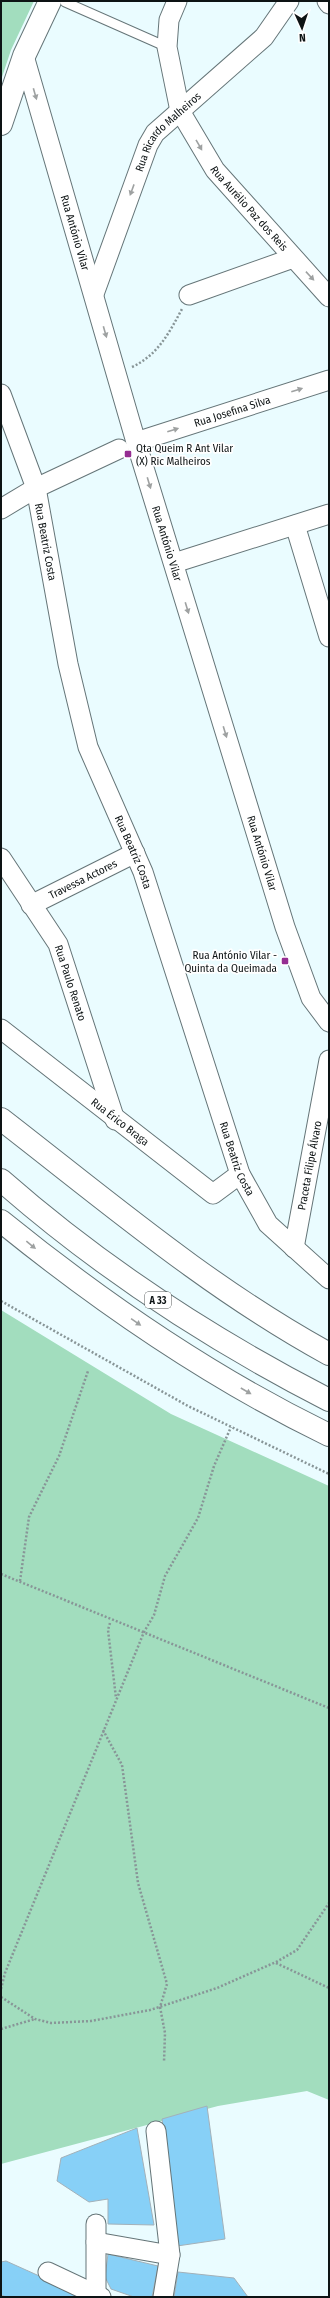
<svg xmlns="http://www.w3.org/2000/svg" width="330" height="2298" font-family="'Fira Sans Condensed',sans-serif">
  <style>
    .green { fill: #a2ddbe }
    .building { fill: #87d0f7; stroke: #a3b1b9 }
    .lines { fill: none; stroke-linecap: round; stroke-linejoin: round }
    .service-casing { stroke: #657578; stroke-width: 11 }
    .minor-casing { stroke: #657578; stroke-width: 21 }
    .tertiary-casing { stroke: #657578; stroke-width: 24 }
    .motorway-casing { stroke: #657578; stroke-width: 24 }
    .path { stroke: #889597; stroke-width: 2.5; stroke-dasharray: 2 2; stroke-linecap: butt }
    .service { stroke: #fff; stroke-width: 9 }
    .minor { stroke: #fff; stroke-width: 19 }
    .tertiary { stroke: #fff; stroke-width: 22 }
    .motorway { stroke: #fff; stroke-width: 22 }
    .oneway { fill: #9ea1a1 }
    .poi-dot { fill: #952e92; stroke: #fff; stroke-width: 1.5 }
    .labels { text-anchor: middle; stroke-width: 3.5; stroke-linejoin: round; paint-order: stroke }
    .shield { fill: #fff; stroke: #565a5a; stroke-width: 1 }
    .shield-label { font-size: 10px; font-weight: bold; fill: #0d1314 }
    .street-label { font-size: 11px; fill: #0d1314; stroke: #fff }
    .poi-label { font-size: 11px; fill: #0d1314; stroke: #fff; text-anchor: start }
  </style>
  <rect width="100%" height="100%" fill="#eafcff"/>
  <!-- green -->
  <path class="green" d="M1,1H34L11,50L1,80Z
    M1,1310L171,1414L329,1486V2100L307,2091L218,2106L1,2164Z"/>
  <!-- building -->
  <path class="building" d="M207,2106L225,2239L177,2246L162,2119Z
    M137,2128L154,2225L108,2224V2199L89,2202L57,2181L61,2158Z
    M108,2254L158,2266L152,2297H134L111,2289L105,2277Z
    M6,2261L86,2297H6L1,2295V2262Z
    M178,2272L234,2278L248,2297H174Z"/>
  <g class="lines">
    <defs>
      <path id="service" d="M65,2L167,47"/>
      <g id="minor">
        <path id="s1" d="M177,1L169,20L167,47L180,111L215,170L329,297"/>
        <path d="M327,1L329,4"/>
        <path id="s2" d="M24,56L136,442L285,927L311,998L329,1022"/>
        <path id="s3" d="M94,294L148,145L155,133L264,37L289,1"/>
        <path d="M189,295L293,258"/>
        <path id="s4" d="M1,394L36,488L68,664L88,747L143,872L240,1174L268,1224L329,1279"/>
        <path id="s5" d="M136,442L329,380"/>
        <path d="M1,509L36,488L119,449"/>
        <path d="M295,525L329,637"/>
        <path d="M174,563L329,514"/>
        <path id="s6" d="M1,858L58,944L115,1120"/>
        <path id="s7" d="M31,905L135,853"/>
        <path id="s8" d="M1,1029L213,1194L240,1174"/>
        <path id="s9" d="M294,1248L329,1060"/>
        <path d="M156,2131L170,2255L163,2297"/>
        <path d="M96,2224V2295"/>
        <path d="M96,2242L170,2255"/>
        <path d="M48,2272L101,2297"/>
      </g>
      <path id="tertiary" d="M1,124L24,56L50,1
        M1,1119C107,1201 210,1289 329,1354"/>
      <path id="motorway" d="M1,1180C100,1267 212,1340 329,1400
        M1,1221C102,1303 211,1378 329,1435"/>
    </defs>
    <!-- service casing -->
    <use href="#service" class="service-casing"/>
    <!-- minor casing -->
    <use href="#minor" class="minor-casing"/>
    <!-- tertiary casing -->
    <use href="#tertiary" class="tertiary-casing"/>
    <!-- motorway casing -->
    <use href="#motorway" class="motorway-casing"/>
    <!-- path -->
    <path class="path" d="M132,367C158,355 169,333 182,309
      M1,1301L188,1406L329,1474
      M1,1574L329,1708
      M20,1581L29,1517L59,1456L88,1371
      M110,1623L108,1630L116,1698
      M103,1730L122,1765L138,1883L167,1984L160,2007L165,2033L164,2062
      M276,1963L329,1988
      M1,1989L5,1973L144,1632L154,1615L165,1576L198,1518L214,1466L231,1427
      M1,1997L35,2019L51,2023L91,2021L150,2010L217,1988L276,1962L297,1950L329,1903
      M1,2029L35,2019"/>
    <!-- service -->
    <use href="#service" class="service"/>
    <!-- minor -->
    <use href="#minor" class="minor"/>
    <!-- tertiary -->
    <use href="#tertiary" class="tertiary"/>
    <!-- motorway -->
    <use href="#motorway" class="motorway"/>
  </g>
  <!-- one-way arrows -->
  <defs><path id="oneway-solid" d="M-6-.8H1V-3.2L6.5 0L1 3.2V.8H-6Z"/></defs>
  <g class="oneway">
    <use href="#oneway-solid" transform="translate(35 94) rotate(74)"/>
    <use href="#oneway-solid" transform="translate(199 145) rotate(60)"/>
    <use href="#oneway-solid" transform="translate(132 190) rotate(110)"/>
    <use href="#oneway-solid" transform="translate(310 276) rotate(47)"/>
    <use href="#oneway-solid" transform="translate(105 332) rotate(74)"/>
    <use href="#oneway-solid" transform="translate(297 390) rotate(-18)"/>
    <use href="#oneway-solid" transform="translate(173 430) rotate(-18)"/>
    <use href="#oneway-solid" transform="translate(149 483) rotate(73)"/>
    <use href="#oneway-solid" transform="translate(187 608) rotate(73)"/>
    <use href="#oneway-solid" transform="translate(225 732) rotate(73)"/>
    <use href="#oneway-solid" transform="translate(31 1245) rotate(39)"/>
    <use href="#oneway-solid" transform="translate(136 1322) rotate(35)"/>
    <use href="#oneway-solid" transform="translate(246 1391) rotate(30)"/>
  </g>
  <!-- markers -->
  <g class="poi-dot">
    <rect x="124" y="450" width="8" height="8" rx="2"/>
    <rect x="281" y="957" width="8" height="8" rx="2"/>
  </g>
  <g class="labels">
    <!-- shield labels -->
    <rect class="shield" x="145" y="1292" width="26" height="16" rx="3"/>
    <g class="shield-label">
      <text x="158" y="1304">A 33</text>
    </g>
    <!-- street labels -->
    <g class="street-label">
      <text dy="4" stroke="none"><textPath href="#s3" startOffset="181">Rua Ricardo Malheiros</textPath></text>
      <text dy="4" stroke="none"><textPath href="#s1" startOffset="233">Rua Aurélio Paz dos Reis</textPath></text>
      <text dy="4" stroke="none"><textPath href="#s2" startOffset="184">Rua António Vilar</textPath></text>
      <text dy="4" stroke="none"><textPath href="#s5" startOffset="101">Rua Josefina Silva</textPath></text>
      <text dy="4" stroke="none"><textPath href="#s4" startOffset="155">Rua Beatriz Costa</textPath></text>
      <text dy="4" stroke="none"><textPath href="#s2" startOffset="508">Rua António Vilar</textPath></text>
      <text dy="4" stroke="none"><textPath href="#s4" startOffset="479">Rua Beatriz Costa</textPath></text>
      <text dy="4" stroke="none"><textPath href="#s2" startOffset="832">Rua António Vilar</textPath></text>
      <text dy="4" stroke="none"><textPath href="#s7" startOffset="58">Travessa Actores</textPath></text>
      <text dy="4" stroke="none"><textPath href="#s6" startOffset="144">Rua Paulo Renato</textPath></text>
      <text dy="4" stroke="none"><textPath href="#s8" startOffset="151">Rua Érico Braga</textPath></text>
      <text dy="4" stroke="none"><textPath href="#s4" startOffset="803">Rua Beatriz Costa</textPath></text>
      <text dy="4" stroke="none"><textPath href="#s9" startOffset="84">Praceta Filipe Álvaro</textPath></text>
    </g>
    <!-- poi labels -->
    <g class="poi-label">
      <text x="136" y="452">Qta Queim R Ant Vilar<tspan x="136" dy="13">(X) Ric Malheiros</tspan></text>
      <text x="277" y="959" text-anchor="end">Rua António Vilar -<tspan x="277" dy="13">Quinta da Queimada</tspan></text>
    </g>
  </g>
  <!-- border -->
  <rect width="330" height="2298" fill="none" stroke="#0d1314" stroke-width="4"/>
  <!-- north arrow -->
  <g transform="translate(302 28) rotate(177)" stroke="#ffffff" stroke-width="3" paint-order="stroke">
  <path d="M0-3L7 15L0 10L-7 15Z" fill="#0d1314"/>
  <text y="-6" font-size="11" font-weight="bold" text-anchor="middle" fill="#0d1314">N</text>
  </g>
</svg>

• • • • •

## What you should do
Show all lines from the listing above in which "linejoin" appears.

## Solved exercise
    .lines { fill: none; stroke-linecap: round; stroke-linejoin: round }
    .labels { text-anchor: middle; stroke-width: 3.5; stroke-linejoin: round; paint-order: stroke }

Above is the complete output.